Copy the material verbatim, from the line containing "In this section" up to and including the line containing "Depending on if".

## INFORMATION PROVIDED

-- -- --

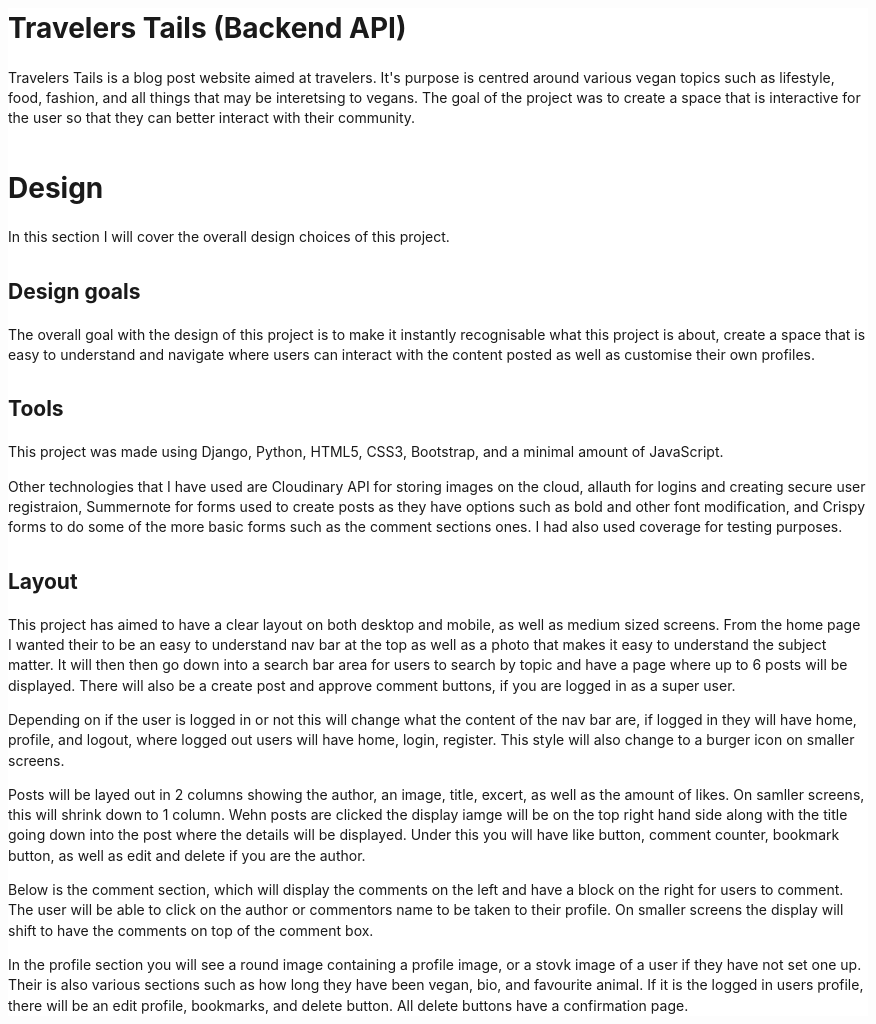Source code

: # Travelers Tails (Backend API)

Travelers Tails is a blog post website aimed at travelers. It's purpose is centred around various vegan topics such as lifestyle, food, fashion, and all things that may be interetsing to vegans. The goal of the project was to create a space that is interactive for the user so that they can better interact with their community.

# Design

In this section I will cover the overall design choices of this project.

## Design goals

The overall goal with the design of this project is to make it instantly recognisable what this project is about, create a space that is easy to understand and navigate where users can interact with the content posted as well as customise their own profiles.

## Tools

This project was made using Django, Python, HTML5, CSS3, Bootstrap, and a minimal amount of JavaScript.

Other technologies that I have used are Cloudinary API for storing images on the cloud, allauth for logins and creating secure user registraion, Summernote for forms used to create posts as they have options such as bold and other font modification, and Crispy forms to do some of the more basic forms such as the comment sections ones. I had also used coverage for testing purposes.

## Layout

This project has aimed to have a clear layout on both desktop and mobile, as well as medium sized screens. From the home page I wanted their to be an easy to understand nav bar at the top as well as a photo that makes it easy to understand the subject matter. It will then then go down into a search bar area for users to search by topic and have a page where up to 6 posts will be displayed. There will also be a create post and approve comment buttons, if you are logged in as a super user.

Depending on if the user is logged in or not this will change what the content of the nav bar are, if logged in they will have home, profile, and logout, where logged out users will have home, login, register. This style will also change to a burger icon on smaller screens.

Posts will be layed out in 2 columns showing the author, an image, title, excert, as well as the amount of likes. On samller screens, this will shrink down to 1 column. Wehn posts are clicked the display iamge will be on the top right hand side along with the title going down into the post where the details will be displayed. Under this you will have like button, comment counter, bookmark button, as well as edit and delete if you are the author.

Below is the comment section, which will display the comments on the left and have a block on the right for users to comment. The user will be able to click on the author or commentors name to be taken to their profile. On smaller screens the display will shift to have the comments on top of the comment box.

In the profile section you will see a round image containing a profile image, or a stovk image of a user if they have not set one up. Their is also various sections such as how long they have been vegan, bio, and favourite animal. If it is the logged in users profile, there will be an edit profile, bookmarks, and delete button. All delete buttons have a confirmation page.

-- -- --

## ANSWER BELOW
In this section I will cover the overall design choices of this project.

## Design goals

The overall goal with the design of this project is to make it instantly recognisable what this project is about, create a space that is easy to understand and navigate where users can interact with the content posted as well as customise their own profiles.

## Tools

This project was made using Django, Python, HTML5, CSS3, Bootstrap, and a minimal amount of JavaScript.

Other technologies that I have used are Cloudinary API for storing images on the cloud, allauth for logins and creating secure user registraion, Summernote for forms used to create posts as they have options such as bold and other font modification, and Crispy forms to do some of the more basic forms such as the comment sections ones. I had also used coverage for testing purposes.

## Layout

This project has aimed to have a clear layout on both desktop and mobile, as well as medium sized screens. From the home page I wanted their to be an easy to understand nav bar at the top as well as a photo that makes it easy to understand the subject matter. It will then then go down into a search bar area for users to search by topic and have a page where up to 6 posts will be displayed. There will also be a create post and approve comment buttons, if you are logged in as a super user.

Depending on if the user is logged in or not this will change what the content of the nav bar are, if logged in they will have home, profile, and logout, where logged out users will have home, login, register. This style will also change to a burger icon on smaller screens.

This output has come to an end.